*** Source material ***

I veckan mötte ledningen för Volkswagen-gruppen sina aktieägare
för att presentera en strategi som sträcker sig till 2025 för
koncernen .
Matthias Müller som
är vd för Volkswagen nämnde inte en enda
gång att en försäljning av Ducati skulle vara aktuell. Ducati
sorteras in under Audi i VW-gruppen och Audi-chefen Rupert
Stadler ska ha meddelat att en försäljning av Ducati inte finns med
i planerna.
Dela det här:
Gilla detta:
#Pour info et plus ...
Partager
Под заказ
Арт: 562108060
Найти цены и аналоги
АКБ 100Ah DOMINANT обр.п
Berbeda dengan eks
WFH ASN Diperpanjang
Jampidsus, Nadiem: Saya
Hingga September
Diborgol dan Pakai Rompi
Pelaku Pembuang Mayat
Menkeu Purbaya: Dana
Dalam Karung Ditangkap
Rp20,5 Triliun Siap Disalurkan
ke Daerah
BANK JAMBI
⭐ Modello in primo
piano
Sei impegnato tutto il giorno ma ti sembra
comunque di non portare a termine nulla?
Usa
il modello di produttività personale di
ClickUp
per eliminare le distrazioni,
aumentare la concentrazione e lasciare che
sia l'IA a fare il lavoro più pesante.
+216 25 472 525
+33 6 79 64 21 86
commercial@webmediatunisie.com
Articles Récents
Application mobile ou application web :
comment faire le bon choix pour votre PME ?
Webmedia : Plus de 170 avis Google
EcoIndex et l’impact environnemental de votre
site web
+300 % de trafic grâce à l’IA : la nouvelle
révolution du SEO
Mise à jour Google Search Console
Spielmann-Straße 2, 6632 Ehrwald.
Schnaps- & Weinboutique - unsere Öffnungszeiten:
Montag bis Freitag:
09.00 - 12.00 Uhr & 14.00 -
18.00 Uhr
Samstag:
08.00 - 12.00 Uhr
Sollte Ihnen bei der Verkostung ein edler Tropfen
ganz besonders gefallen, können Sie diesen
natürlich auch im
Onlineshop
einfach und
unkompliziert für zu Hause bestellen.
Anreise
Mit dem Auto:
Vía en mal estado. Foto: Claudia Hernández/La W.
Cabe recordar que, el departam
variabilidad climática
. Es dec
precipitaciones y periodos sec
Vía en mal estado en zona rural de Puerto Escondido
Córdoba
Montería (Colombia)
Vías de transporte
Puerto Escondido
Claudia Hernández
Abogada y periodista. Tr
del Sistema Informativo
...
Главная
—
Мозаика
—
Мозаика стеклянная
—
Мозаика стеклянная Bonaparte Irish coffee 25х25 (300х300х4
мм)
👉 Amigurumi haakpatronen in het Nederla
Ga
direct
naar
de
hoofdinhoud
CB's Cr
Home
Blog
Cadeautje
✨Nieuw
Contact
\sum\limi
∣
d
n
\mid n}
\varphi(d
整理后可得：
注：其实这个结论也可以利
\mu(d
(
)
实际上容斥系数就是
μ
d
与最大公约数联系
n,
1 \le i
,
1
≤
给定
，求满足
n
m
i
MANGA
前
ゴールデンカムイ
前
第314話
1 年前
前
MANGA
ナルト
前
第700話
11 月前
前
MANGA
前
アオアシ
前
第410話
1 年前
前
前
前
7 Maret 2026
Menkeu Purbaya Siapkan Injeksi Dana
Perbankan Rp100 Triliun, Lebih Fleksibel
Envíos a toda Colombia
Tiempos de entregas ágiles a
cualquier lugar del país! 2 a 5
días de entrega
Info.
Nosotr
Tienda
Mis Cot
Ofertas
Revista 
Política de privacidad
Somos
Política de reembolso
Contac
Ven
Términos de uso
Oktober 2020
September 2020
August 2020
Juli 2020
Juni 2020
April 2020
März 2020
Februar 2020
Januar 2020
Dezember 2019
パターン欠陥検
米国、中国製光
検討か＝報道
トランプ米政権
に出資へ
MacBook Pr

***

Please reproduce the text of all the items above, swapping each "Ducati" for "Lamborghini" and leaving everything else unchanged.

I veckan mötte ledningen för Volkswagen-gruppen sina aktieägare
för att presentera en strategi som sträcker sig till 2025 för
koncernen .
Matthias Müller som
är vd för Volkswagen nämnde inte en enda
gång att en försäljning av Lamborghini skulle vara aktuell. Lamborghini
sorteras in under Audi i VW-gruppen och Audi-chefen Rupert
Stadler ska ha meddelat att en försäljning av Lamborghini inte finns med
i planerna.
Dela det här:
Gilla detta:
#Pour info et plus ...
Partager
Под заказ
Арт: 562108060
Найти цены и аналоги
АКБ 100Ah DOMINANT обр.п
Berbeda dengan eks
WFH ASN Diperpanjang
Jampidsus, Nadiem: Saya
Hingga September
Diborgol dan Pakai Rompi
Pelaku Pembuang Mayat
Menkeu Purbaya: Dana
Dalam Karung Ditangkap
Rp20,5 Triliun Siap Disalurkan
ke Daerah
BANK JAMBI
⭐ Modello in primo
piano
Sei impegnato tutto il giorno ma ti sembra
comunque di non portare a termine nulla?
Usa
il modello di produttività personale di
ClickUp
per eliminare le distrazioni,
aumentare la concentrazione e lasciare che
sia l'IA a fare il lavoro più pesante.
+216 25 472 525
+33 6 79 64 21 86
commercial@webmediatunisie.com
Articles Récents
Application mobile ou application web :
comment faire le bon choix pour votre PME ?
Webmedia : Plus de 170 avis Google
EcoIndex et l’impact environnemental de votre
site web
+300 % de trafic grâce à l’IA : la nouvelle
révolution du SEO
Mise à jour Google Search Console
Spielmann-Straße 2, 6632 Ehrwald.
Schnaps- & Weinboutique - unsere Öffnungszeiten:
Montag bis Freitag:
09.00 - 12.00 Uhr & 14.00 -
18.00 Uhr
Samstag:
08.00 - 12.00 Uhr
Sollte Ihnen bei der Verkostung ein edler Tropfen
ganz besonders gefallen, können Sie diesen
natürlich auch im
Onlineshop
einfach und
unkompliziert für zu Hause bestellen.
Anreise
Mit dem Auto:
Vía en mal estado. Foto: Claudia Hernández/La W.
Cabe recordar que, el departam
variabilidad climática
. Es dec
precipitaciones y periodos sec
Vía en mal estado en zona rural de Puerto Escondido
Córdoba
Montería (Colombia)
Vías de transporte
Puerto Escondido
Claudia Hernández
Abogada y periodista. Tr
del Sistema Informativo
...
Главная
—
Мозаика
—
Мозаика стеклянная
—
Мозаика стеклянная Bonaparte Irish coffee 25х25 (300х300х4
мм)
👉 Amigurumi haakpatronen in het Nederla
Ga
direct
naar
de
hoofdinhoud
CB's Cr
Home
Blog
Cadeautje
✨Nieuw
Contact
\sum\limi
∣
d
n
\mid n}
\varphi(d
整理后可得：
注：其实这个结论也可以利
\mu(d
(
)
实际上容斥系数就是
μ
d
与最大公约数联系
n,
1 \le i
,
1
≤
给定
，求满足
n
m
i
MANGA
前
ゴールデンカムイ
前
第314話
1 年前
前
MANGA
ナルト
前
第700話
11 月前
前
MANGA
前
アオアシ
前
第410話
1 年前
前
前
前
7 Maret 2026
Menkeu Purbaya Siapkan Injeksi Dana
Perbankan Rp100 Triliun, Lebih Fleksibel
Envíos a toda Colombia
Tiempos de entregas ágiles a
cualquier lugar del país! 2 a 5
días de entrega
Info.
Nosotr
Tienda
Mis Cot
Ofertas
Revista 
Política de privacidad
Somos
Política de reembolso
Contac
Ven
Términos de uso
Oktober 2020
September 2020
August 2020
Juli 2020
Juni 2020
April 2020
März 2020
Februar 2020
Januar 2020
Dezember 2019
パターン欠陥検
米国、中国製光
検討か＝報道
トランプ米政権
に出資へ
MacBook Pr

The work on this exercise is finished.